Why computer vision algorithms need new benchmarks

random images computer vision
Image credit: Depositphotos

This article is part of our reviews of AI research papers, a series of posts that explore the latest findings in artificial intelligence.

In recent years, the creation of large data sets of labeled images has helped in the development of highly efficient computer vision systems. Artificial intelligence models trained and tested on repositories like ImageNet (approx. 14 million photos) and OpenImages (approx. 9 million photos) can match—and sometimes exceed—human performance at detecting specific classes of objects.

However, these datasets also have a fundamental problem: They mostly contain images that have been taken in ideal conditions. As a result, the deep learning models that are trained on them are biased toward their characteristics and are poor at handling the messiness found in the actual world.

In a paper presented at NeurIPS 2019, researchers at the MIT-IBM Watson AI Lab and MIT Computer Science & Artificial Intelligence Laboratory (CSAIL) explore the problems with current computer vision datasets. The researchers propose ObjectNet, a new image repository carefully assembled to avoid the biases found in popular image datasets and to reflect the realities AI algorithms face in the real world.

Even the best object detectors suffer from a considerable performance drop when tested on ObjectNet, which highlights the need for more efficient ways to evaluate the robustness and accuracy of computer vision—and by extension machine learning—systems.
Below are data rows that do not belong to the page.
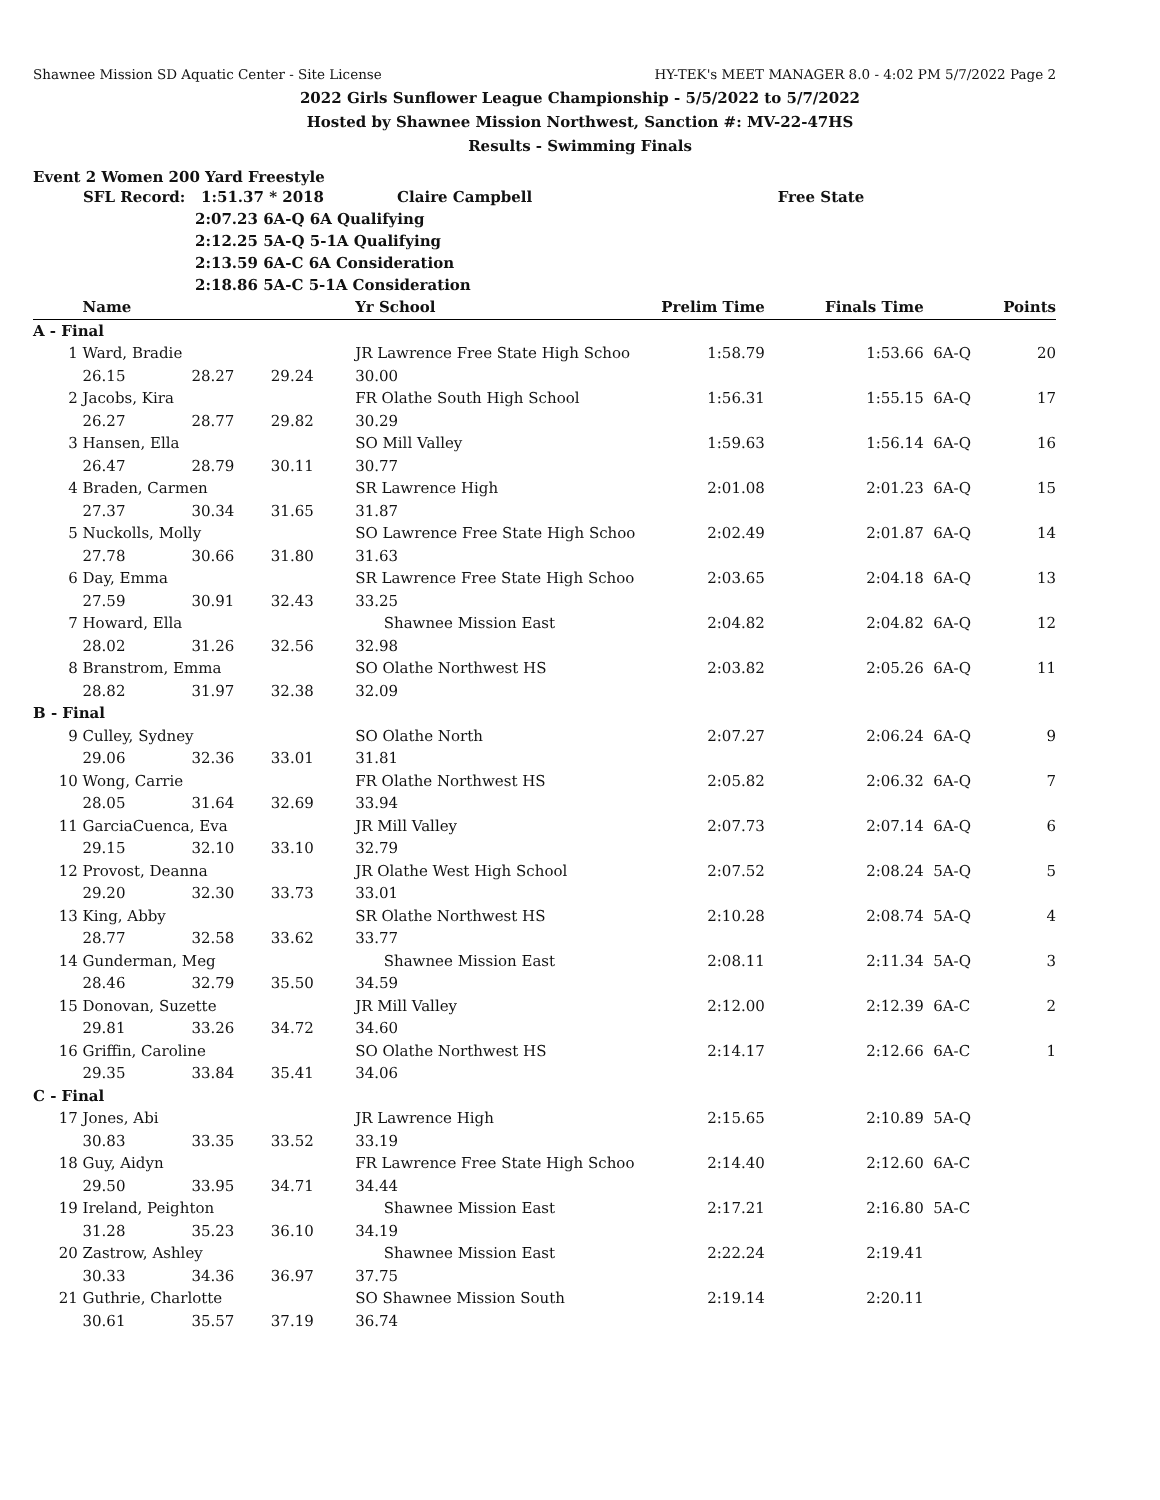Shawnee Mission SD Aquatic Center - Site License HY-TEK's MEET MANAGER 8.0 - 4:02 PM 5/7/2022 Page 2
2022 Girls Sunflower League Championship - 5/5/2022 to 5/7/2022
Hosted by Shawnee Mission Northwest, Sanction #: MV-22-47HS
Results - Swimming Finals
Event 2 Women 200 Yard Freestyle
SFL Record: 1:51.37 * 2018 Claire Campbell Free State
2:07.23 6A-Q 6A Qualifying
2:12.25 5A-Q 5-1A Qualifying
2:13.59 6A-C 6A Consideration
2:18.86 5A-C 5-1A Consideration
| | Name | | | Yr School | Prelim Time | Finals Time | | Points |
| --- | --- | --- | --- | --- | --- | --- | --- | --- |
| A - Final | | | | | | | | |
| 1 | Ward, Bradie | | | JR Lawrence Free State High Schoo | 1:58.79 | 1:53.66 | 6A-Q | 20 |
| | 26.15 | 28.27 | 29.24 | 30.00 | | | | |
| 2 | Jacobs, Kira | | | FR Olathe South High School | 1:56.31 | 1:55.15 | 6A-Q | 17 |
| | 26.27 | 28.77 | 29.82 | 30.29 | | | | |
| 3 | Hansen, Ella | | | SO Mill Valley | 1:59.63 | 1:56.14 | 6A-Q | 16 |
| | 26.47 | 28.79 | 30.11 | 30.77 | | | | |
| 4 | Braden, Carmen | | | SR Lawrence High | 2:01.08 | 2:01.23 | 6A-Q | 15 |
| | 27.37 | 30.34 | 31.65 | 31.87 | | | | |
| 5 | Nuckolls, Molly | | | SO Lawrence Free State High Schoo | 2:02.49 | 2:01.87 | 6A-Q | 14 |
| | 27.78 | 30.66 | 31.80 | 31.63 | | | | |
| 6 | Day, Emma | | | SR Lawrence Free State High Schoo | 2:03.65 | 2:04.18 | 6A-Q | 13 |
| | 27.59 | 30.91 | 32.43 | 33.25 | | | | |
| 7 | Howard, Ella | | | Shawnee Mission East | 2:04.82 | 2:04.82 | 6A-Q | 12 |
| | 28.02 | 31.26 | 32.56 | 32.98 | | | | |
| 8 | Branstrom, Emma | | | SO Olathe Northwest HS | 2:03.82 | 2:05.26 | 6A-Q | 11 |
| | 28.82 | 31.97 | 32.38 | 32.09 | | | | |
| B - Final | | | | | | | | |
| 9 | Culley, Sydney | | | SO Olathe North | 2:07.27 | 2:06.24 | 6A-Q | 9 |
| | 29.06 | 32.36 | 33.01 | 31.81 | | | | |
| 10 | Wong, Carrie | | | FR Olathe Northwest HS | 2:05.82 | 2:06.32 | 6A-Q | 7 |
| | 28.05 | 31.64 | 32.69 | 33.94 | | | | |
| 11 | GarciaCuenca, Eva | | | JR Mill Valley | 2:07.73 | 2:07.14 | 6A-Q | 6 |
| | 29.15 | 32.10 | 33.10 | 32.79 | | | | |
| 12 | Provost, Deanna | | | JR Olathe West High School | 2:07.52 | 2:08.24 | 5A-Q | 5 |
| | 29.20 | 32.30 | 33.73 | 33.01 | | | | |
| 13 | King, Abby | | | SR Olathe Northwest HS | 2:10.28 | 2:08.74 | 5A-Q | 4 |
| | 28.77 | 32.58 | 33.62 | 33.77 | | | | |
| 14 | Gunderman, Meg | | | Shawnee Mission East | 2:08.11 | 2:11.34 | 5A-Q | 3 |
| | 28.46 | 32.79 | 35.50 | 34.59 | | | | |
| 15 | Donovan, Suzette | | | JR Mill Valley | 2:12.00 | 2:12.39 | 6A-C | 2 |
| | 29.81 | 33.26 | 34.72 | 34.60 | | | | |
| 16 | Griffin, Caroline | | | SO Olathe Northwest HS | 2:14.17 | 2:12.66 | 6A-C | 1 |
| | 29.35 | 33.84 | 35.41 | 34.06 | | | | |
| C - Final | | | | | | | | |
| 17 | Jones, Abi | | | JR Lawrence High | 2:15.65 | 2:10.89 | 5A-Q | |
| | 30.83 | 33.35 | 33.52 | 33.19 | | | | |
| 18 | Guy, Aidyn | | | FR Lawrence Free State High Schoo | 2:14.40 | 2:12.60 | 6A-C | |
| | 29.50 | 33.95 | 34.71 | 34.44 | | | | |
| 19 | Ireland, Peighton | | | Shawnee Mission East | 2:17.21 | 2:16.80 | 5A-C | |
| | 31.28 | 35.23 | 36.10 | 34.19 | | | | |
| 20 | Zastrow, Ashley | | | Shawnee Mission East | 2:22.24 | 2:19.41 | | |
| | 30.33 | 34.36 | 36.97 | 37.75 | | | | |
| 21 | Guthrie, Charlotte | | | SO Shawnee Mission South | 2:19.14 | 2:20.11 | | |
| | 30.61 | 35.57 | 37.19 | 36.74 | | | | |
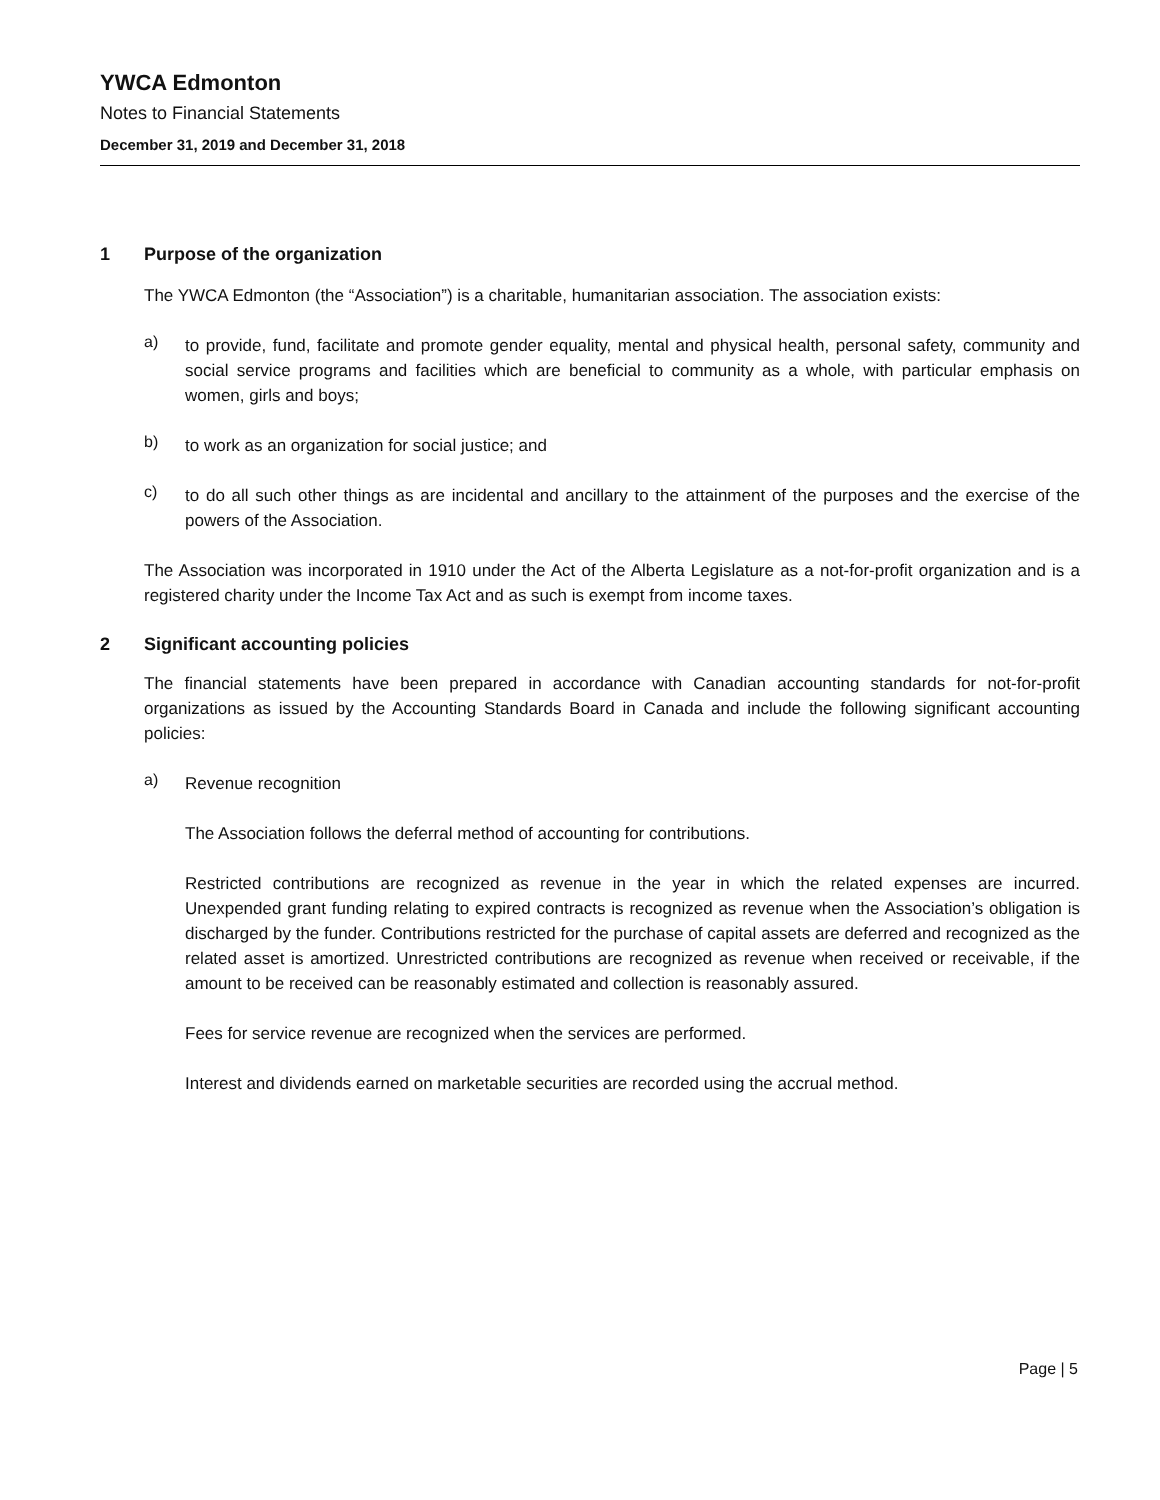YWCA Edmonton
Notes to Financial Statements
December 31, 2019 and December 31, 2018
1 Purpose of the organization
The YWCA Edmonton (the “Association”) is a charitable, humanitarian association. The association exists:
a)
to provide, fund, facilitate and promote gender equality, mental and physical health, personal safety, community and social service programs and facilities which are beneficial to community as a whole, with particular emphasis on women, girls and boys;
b)
to work as an organization for social justice; and
c)
to do all such other things as are incidental and ancillary to the attainment of the purposes and the exercise of the powers of the Association.
The Association was incorporated in 1910 under the Act of the Alberta Legislature as a not-for-profit organization and is a registered charity under the Income Tax Act and as such is exempt from income taxes.
2 Significant accounting policies
The financial statements have been prepared in accordance with Canadian accounting standards for not-for-profit organizations as issued by the Accounting Standards Board in Canada and include the following significant accounting policies:
a)
Revenue recognition
The Association follows the deferral method of accounting for contributions.
Restricted contributions are recognized as revenue in the year in which the related expenses are incurred. Unexpended grant funding relating to expired contracts is recognized as revenue when the Association’s obligation is discharged by the funder. Contributions restricted for the purchase of capital assets are deferred and recognized as the related asset is amortized. Unrestricted contributions are recognized as revenue when received or receivable, if the amount to be received can be reasonably estimated and collection is reasonably assured.
Fees for service revenue are recognized when the services are performed.
Interest and dividends earned on marketable securities are recorded using the accrual method.
Page | 5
What is wrong with ImageNet?

AI researchers usually collect their datasets from repositories of existing images such as Flickr. The problem is, the photographers did not take their photos with AI training in mind—they primarily wanted to post nice pictures on the web.

“ImageNet and other large image and video datasets are typically created by taking images off the web. The problem is that images people tend to upload are in a sense ‘cleaner’ than real-world visual content that robots or autonomous cars may encounter,” Dan Gutfreund, Research Staff Member and Principal Investigator at MIT-IBM Watson AI Lab, told TechTalks in written comments.

Gutfreund coauthored the ObjectNet paper with research scientists Boris Katz and Andrei Barbu, and their students from MIT CSAIL. Also on the team was MIT cognitive science professor Joshua Tenenbaum, a distinguished researcher who is renowned for his research on the human mind and hybrid AI systems.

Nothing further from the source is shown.